What is being asked ->
Print the full set of records below, character for character and picture-free.
====
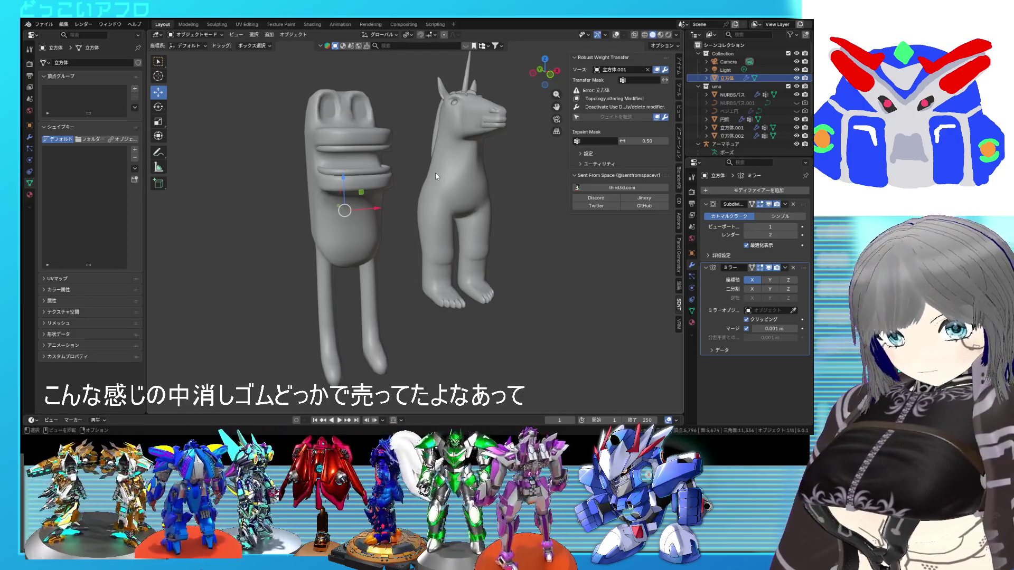
{"action": "mouse_move", "coordinate": [473, 173]}
{"action": "middle_mouse_down"}
{"action": "mouse_move", "coordinate": [494, 186]}
{"action": "mouse_move", "coordinate": [396, 194]}
{"action": "mouse_move", "coordinate": [451, 171]}
{"action": "middle_mouse_up"}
====
Output of the task ->
{"action": "mouse_move", "coordinate": [473, 173]}
{"action": "middle_mouse_down"}
{"action": "mouse_move", "coordinate": [494, 186]}
{"action": "mouse_move", "coordinate": [396, 194]}
{"action": "mouse_move", "coordinate": [451, 171]}
{"action": "middle_mouse_up"}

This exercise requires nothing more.